Physiological role for phosphatidic acid in the translocation of the novel protein kinase C Apl II in Aplysia neurons.

作者信息

Farah Carole A, Nagakura Ikue, Weatherill Daniel, Fan Xiaotang, Sossin Wayne S

机构信息

Department of Neurology and Neurosurgery, McGill University, Montreal Neurological Institute, Montreal, Quebec H3A 2B4, Canada.

出版信息

Mol Cell Biol. 2008 Aug;28(15):4719-33. doi: 10.1128/MCB.00178-08. Epub 2008 May 27.

DOI:10.1128/MCB.00178-08
PMID:18505819
原文链接:https://pmc.ncbi.nlm.nih.gov/articles/PMC2493367/
Abstract

In Aplysia californica, the serotonin-mediated translocation of protein kinase C (PKC) Apl II to neuronal membranes is important for synaptic plasticity. The orthologue of PKC Apl II, PKCepsilon, has been reported to require phosphatidic acid (PA) in conjunction with diacylglycerol (DAG) for translocation.

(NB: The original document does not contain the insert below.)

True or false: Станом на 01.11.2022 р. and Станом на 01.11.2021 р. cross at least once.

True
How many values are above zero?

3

We find that PKC Apl II can be synergistically translocated to membranes by the combination of DAG and PA. We identify a mutation in the C1b domain (arginine 273 to histidine; PKC Apl II-R273H) that removes the effects of exogenous PA. In Aplysia neurons, the inhibition of endogenous PA production by 1-butanol inhibited the physiological translocation of PKC Apl II by serotonin in the cell body and at the synapse but not the translocation of PKC Apl II-R273H. The translocation of PKC Apl II-R273H in the absence of PA was explained by two additional effects of this mutation: (i) the mutation removed C2 domain-mediated inhibition, and (ii) the mutation decreased the concentration of DAG required for PKC Apl II translocation. We present a model in which, under physiological conditions, PA is important to activate the novel PKC Apl II both by synergizing with DAG and removing C2 domain-mediated inhibition.

摘要

在加州海兔中,血清素介导的蛋白激酶C(PKC)Apl II向神经元膜的转位对于突触可塑性很重要。据报道,PKC Apl II的同源物PKCepsilon转位需要磷脂酸(PA)与二酰基甘油(DAG)协同作用。我们发现PKC Apl II可通过DAG和PA的组合协同转位至膜上。我们在C1b结构域中鉴定出一个突变(精氨酸273突变为组氨酸;PKC Apl II-R273H),该突变消除了外源性PA的作用。在海兔神经元中,1-丁醇对内源性PA产生的抑制作用抑制了血清素在细胞体和突触处诱导的PKC Apl II的生理性转位,但对PKC Apl II-R273H的转位没有影响。在没有PA的情况下PKC Apl II-R273H的转位可由该突变的另外两种效应来解释:(i)该突变消除了C2结构域介导的抑制作用;(ii)该突变降低了PKC Apl II转位所需的DAG浓度。我们提出了一个模型,在生理条件下,PA通过与DAG协同作用并消除C2结构域介导的抑制作用来激活新型PKC Apl II,这一点很重要。